Just finished building my sub. Here's the specs
1) 690 liters, Sonosub (pic attached..sitting beside my SVS PB12)
2) Ficaraudio Q18 single voice coil, 8 ohms
3) Powered by EP2500 running in bridged mono
4) BFD 1124 (but not setup yet)

The sub sounds awesome right now...but want to make it better :bigsmile:

Attached is a graph of my curve without the BFD...

My settings were 1)EP2500 Gain - max 2) Sub setting on receiver -5.5 3) Volume set @ -20

I'd like to get some feedback on suggestions for setting my filters...What would be a good point for my line? (newbie here so I'm keeping it simple)

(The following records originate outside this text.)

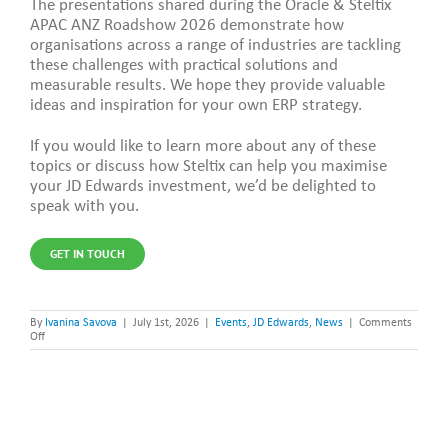
The presentations shared during the Oracle & Steltix
APAC ANZ Roadshow 2026 demonstrate how
organisations across a range of industries are tackling
these challenges with practical solutions and
measurable results. We hope they provide valuable
ideas and inspiration for your own ERP strategy.
If you would like to learn more about any of these
topics or discuss how Steltix can help you maximise
your JD Edwards investment, we’d be delighted to
speak with you.
GET IN TOUCH
By
Ivanina Savova
|
July 1st, 2026
|
Events
,
JD Edwards
,
News
|
Comments
on
Off
APAC
ANZ
Roadshow
2026:
Customer
Stories,
Innovation
&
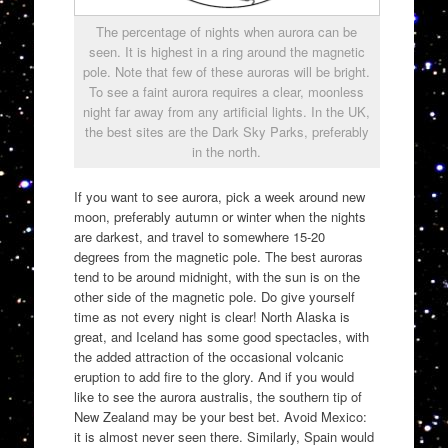
The percentage of nights when aurora can be
seen. It is highest in a ring around the magnetic
pole. Note that few of these auroras will be bright.
To see a faint aurora requires a clear, moonless
night far away from any artificial lights. In the UK,
the best sites are the Dark Sky Parks, preferably
in the north.
If you want to see aurora, pick a week around new
moon, preferably autumn or winter when the nights
are darkest, and travel to somewhere 15-20
degrees from the magnetic pole. The best auroras
tend to be around midnight, with the sun is on the
other side of the magnetic pole. Do give yourself
time as not every night is clear! North Alaska is
great, and Iceland has some good spectacles, with
the added attraction of the occasional volcanic
eruption to add fire to the glory. And if you would
like to see the aurora australis, the southern tip of
New Zealand may be your best bet. Avoid Mexico:
it is almost never seen there. Similarly, Spain would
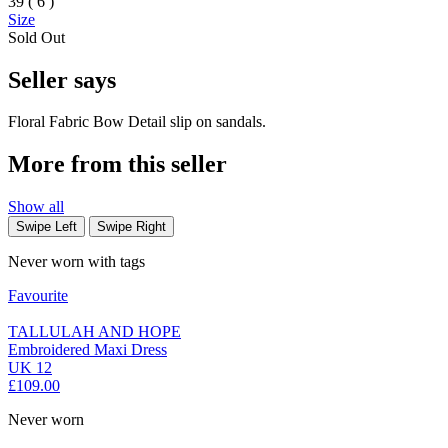
39 ( 6 )
Size
Sold Out
Seller says
Floral Fabric Bow Detail slip on sandals.
More from this seller
Show all
Swipe Left
Swipe Right
Never worn with tags
Favourite
TALLULAH AND HOPE
Embroidered Maxi Dress
UK 12
£109.00
Never worn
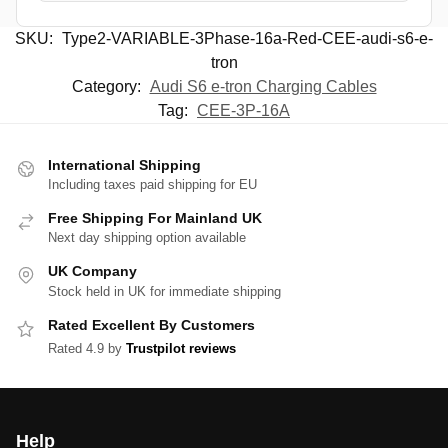
SKU:
Type2-VARIABLE-3Phase-16a-Red-CEE-audi-s6-e-
tron
Category:
Audi S6 e-tron Charging Cables
Tag:
CEE-3P-16A
International Shipping
Including taxes paid shipping for EU
Free Shipping For Mainland UK
Next day shipping option available
UK Company
Stock held in UK for immediate shipping
Rated Excellent By Customers
Rated 4.9 by
Trustpilot reviews
Help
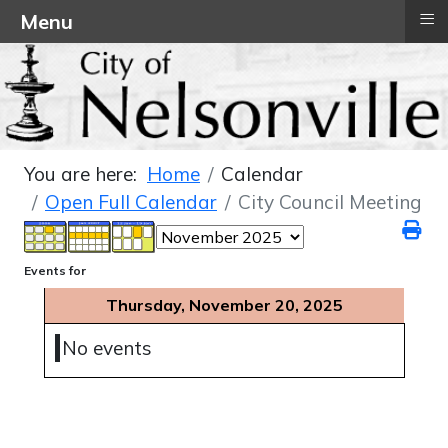
≡
Menu
You are here:
Home
Calendar
Open Full Calendar
City Council Meeting
Events for
Thursday, November 20, 2025
No events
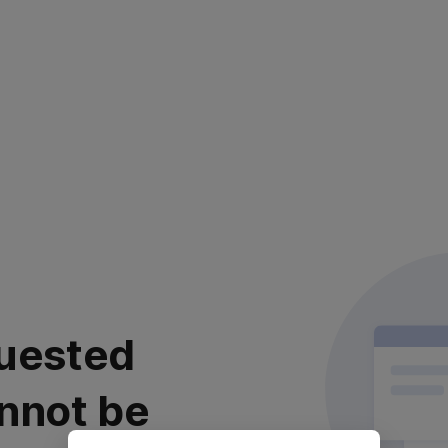
uested
nnot be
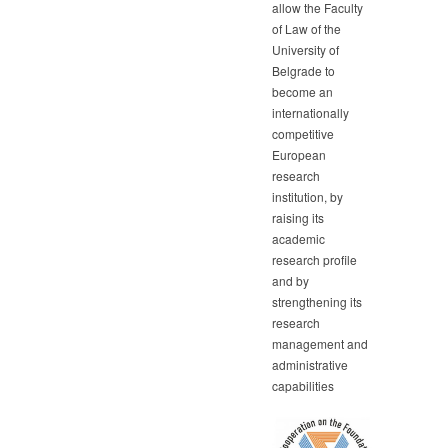
allow the Faculty
of Law of the
University of
Belgrade to
become an
internationally
competitive
European
research
institution, by
raising its
academic
research profile
and by
strengthening its
research
management and
administrative
capabilities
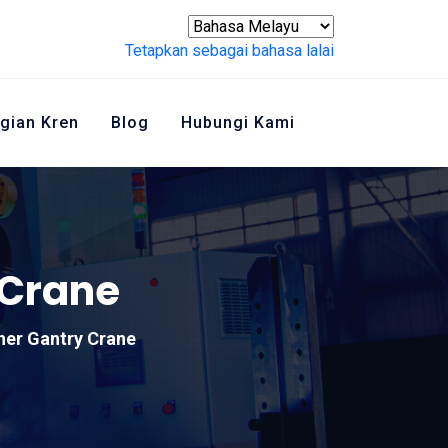
Tetapkan sebagai bahasa lalai
gian Kren
Blog
Hubungi Kami
 Crane
ner Gantry Crane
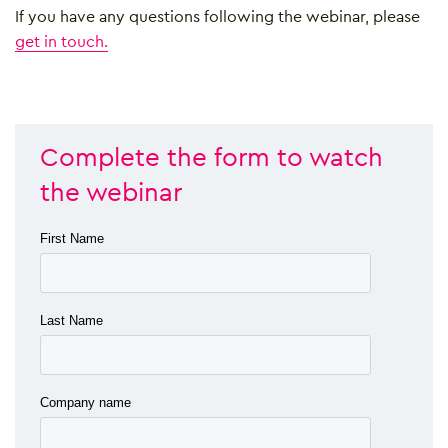
If you have any questions following the webinar, please
get in touch.
Complete the form to watch
the webinar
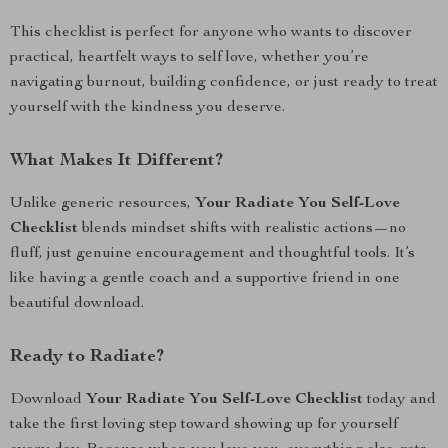
This checklist is perfect for anyone who wants to discover
practical, heartfelt ways to self love, whether you’re
navigating burnout, building confidence, or just ready to treat
yourself with the kindness you deserve.
What Makes It Different?
Unlike generic resources,
Your Radiate You Self-Love
Checklist
blends mindset shifts with realistic actions—no
fluff, just genuine encouragement and thoughtful tools. It’s
like having a gentle coach and a supportive friend in one
beautiful download.
Ready to Radiate?
Download
Your Radiate You Self-Love Checklist
today and
take the first loving step toward showing up for yourself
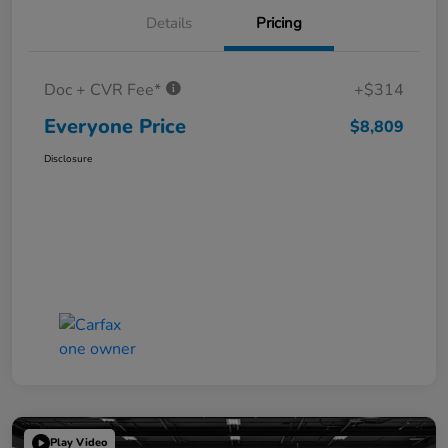
Details
Pricing
Doc + CVR Fee*
+$314
Everyone Price
$8,809
Disclosure
Play Video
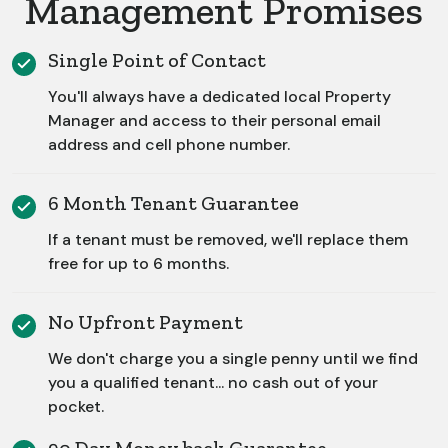
Management Promises
Single Point of Contact
You'll always have a dedicated local Property
Manager and access to their personal email
address and cell phone number.
6 Month Tenant Guarantee
If a tenant must be removed, we'll replace them
free for up to 6 months.
No Upfront Payment
We don't charge you a single penny until we find
you a qualified tenant... no cash out of your
pocket.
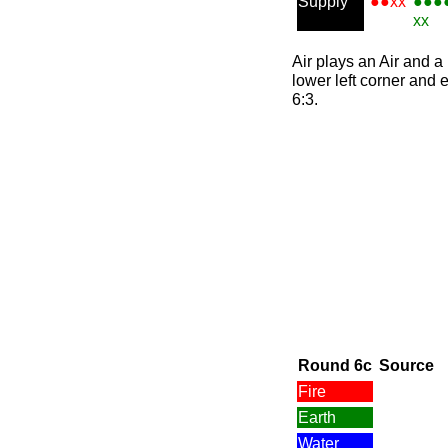
Supply
●●xx
●●●
xx
Air plays an Air and a 
lower left corner and e
6:3.
Round 6c
Source
Fire
Earth
Water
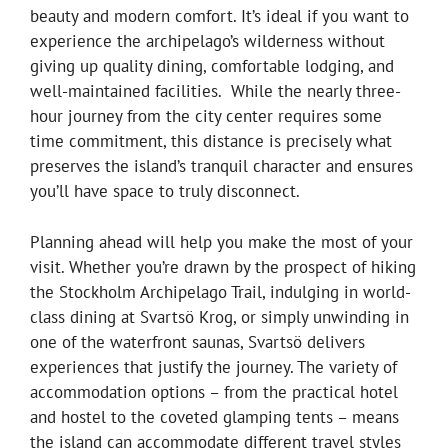
beauty and modern comfort. It’s ideal if you want to
experience the archipelago’s wilderness without
giving up quality dining, comfortable lodging, and
well-maintained facilities. While the nearly three-
hour journey from the city center requires some
time commitment, this distance is precisely what
preserves the island’s tranquil character and ensures
you’ll have space to truly disconnect.
Planning ahead will help you make the most of your
visit. Whether you’re drawn by the prospect of hiking
the Stockholm Archipelago Trail, indulging in world-
class dining at Svartsö Krog, or simply unwinding in
one of the waterfront saunas, Svartsö delivers
experiences that justify the journey. The variety of
accommodation options – from the practical hotel
and hostel to the coveted glamping tents – means
the island can accommodate different travel styles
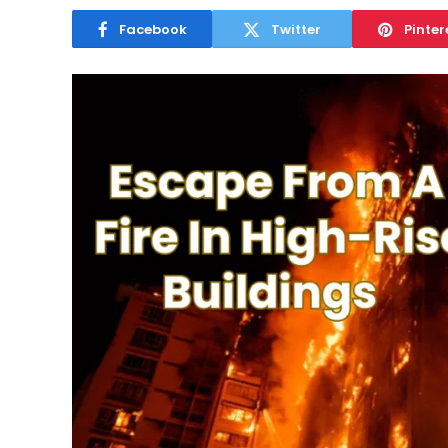
Facebook
Twitter
Pinter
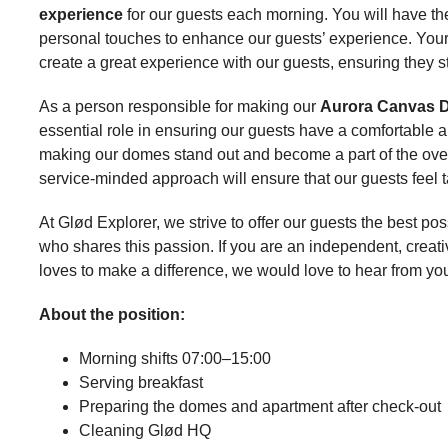
experience
for our guests each morning. You will have the 
personal touches to enhance our guests’ experience. Your f
create a great experience with our guests, ensuring they sta
As a person responsible for making our
Aurora Canvas D
essential role in ensuring our guests have a comfortable an
making our domes stand out and become a part of the overa
service-minded approach will ensure that our guests feel t
At Glød Explorer, we strive to offer our guests the best
who shares this passion. If you are an independent, creat
loves to make a difference, we would love to hear from yo
About the position:
Morning shifts 07:00–15:00
Serving breakfast
Preparing the domes and apartment after check-out
Cleaning Glød HQ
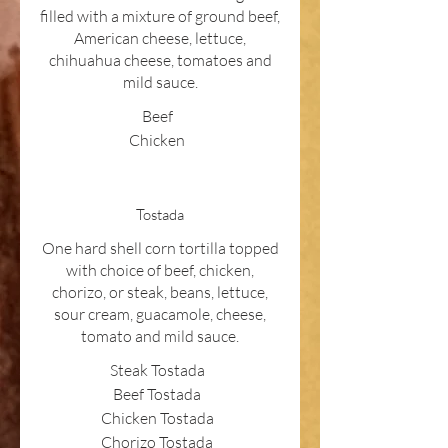
filled with a mixture of ground beef,
American cheese, lettuce,
chihuahua cheese, tomatoes and
mild sauce.
Beef
Chicken
Tostada
One hard shell corn tortilla topped
with choice of beef, chicken,
chorizo, or steak, beans, lettuce,
sour cream, guacamole, cheese,
tomato and mild sauce.
Steak Tostada
Beef Tostada
Chicken Tostada
Chorizo Tostada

Keep in mind that my theater is used 100% for movies...

thanks
Matt


----------



## Sonnie (Apr 11, 2006)

Is that your sonosub only or does it include the SVS and mains also?


----------



## Mattlock (May 9, 2007)

that is my sonosub (not PB12) and the mains....didnt know if the mains would be contributing under the crossover point...80hz


----------



## brucek (Apr 11, 2006)

Can you provide a response of the sub alone taken from the listening position (using the standard crossover you like to use)..

brucek


----------



## Mattlock (May 9, 2007)

brucek said:


> Can you provide a response of the sub alone taken from the listening position (using the standard crossover you like to use)..
> 
> brucek


will do Bruce...just bought a USB soundcard...will try my hand at REW soon


----------



## brucek (Apr 11, 2006)

> will try my hand at REW soon


Yeah, REW is really the way to go. The time spent learning how to use it will be worth it..

brucek


----------